Description of the task -> Switch "maximum" to "minimum" in everything from the line containing "Precio máximo" down to the end of the material, leaving all else unchanged, and give back only those lines without the pictures.

______

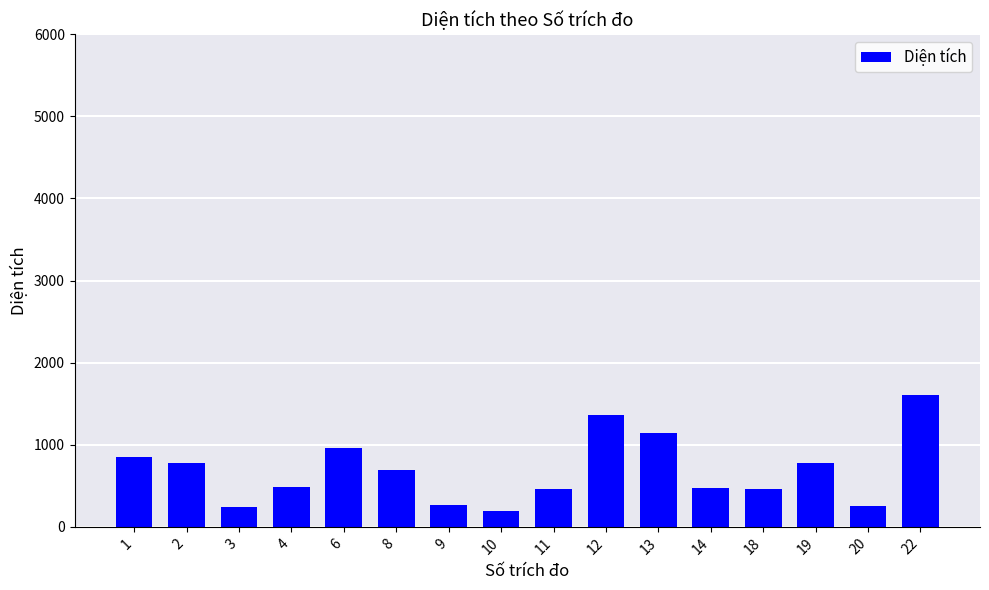

How many data points are less than 692?

8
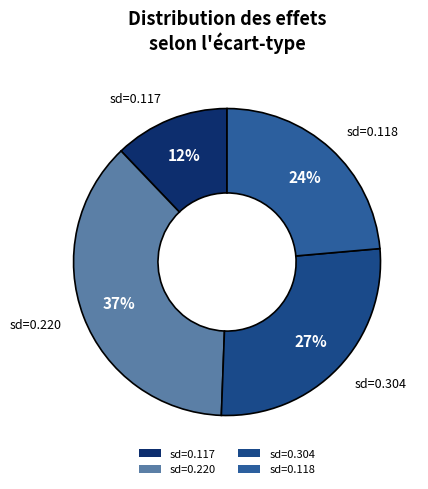

Count the number of slices in the pie.

4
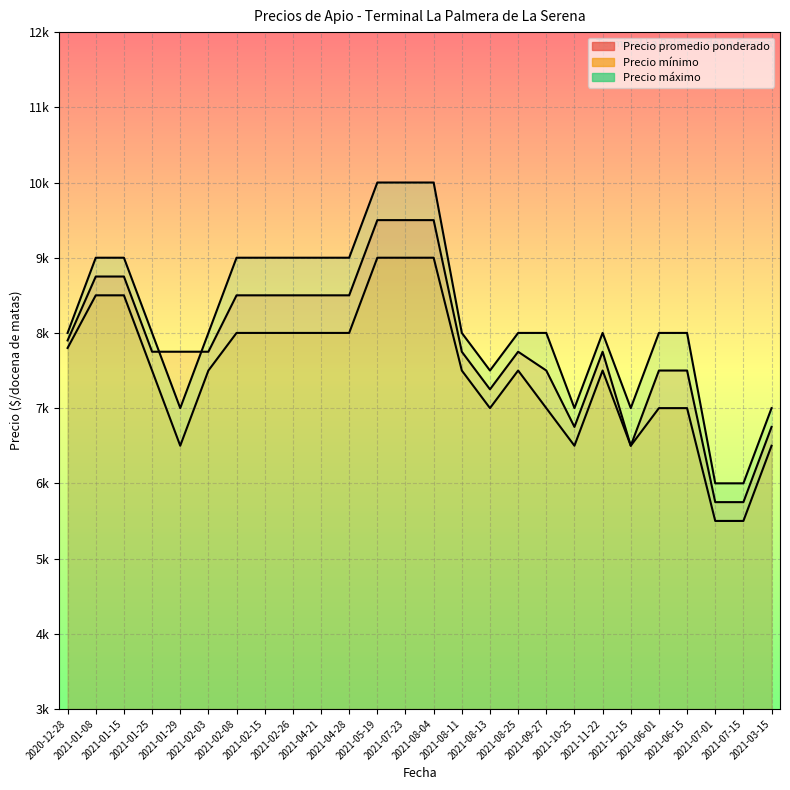

Which series has the largest total across all categories?

Precio máximo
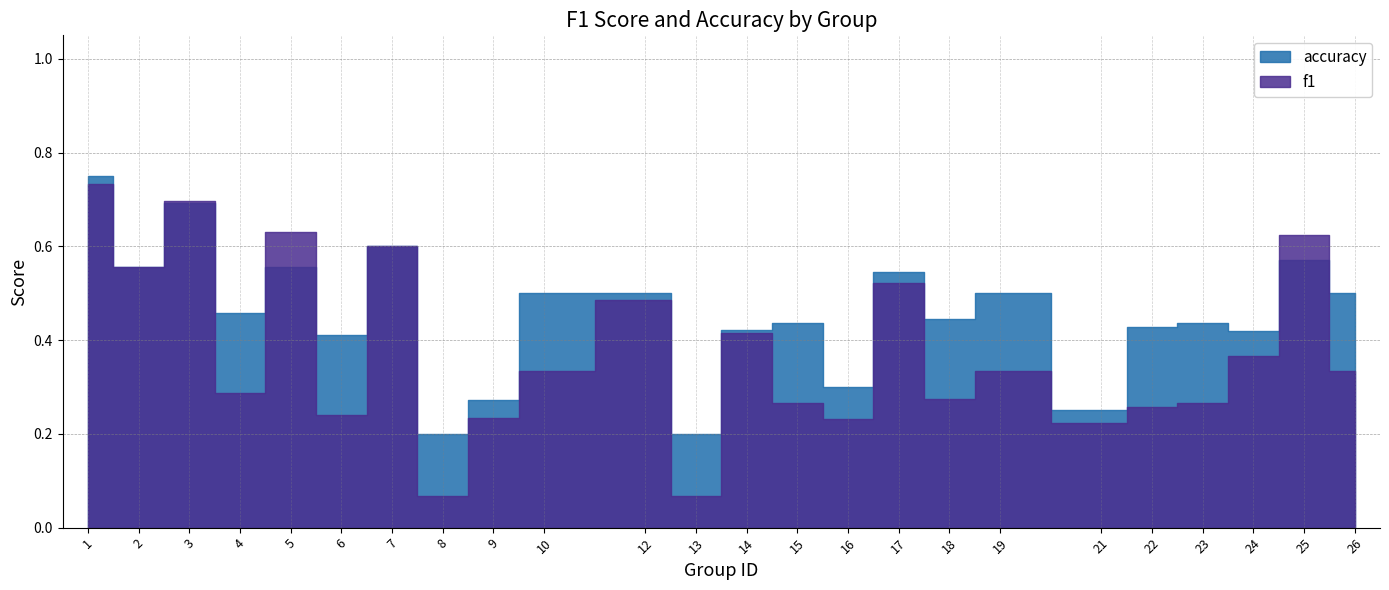

Where is the first local maximum for f1?

3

______

Result ->
Precio máximo

Where is the first local minimum for f1?

3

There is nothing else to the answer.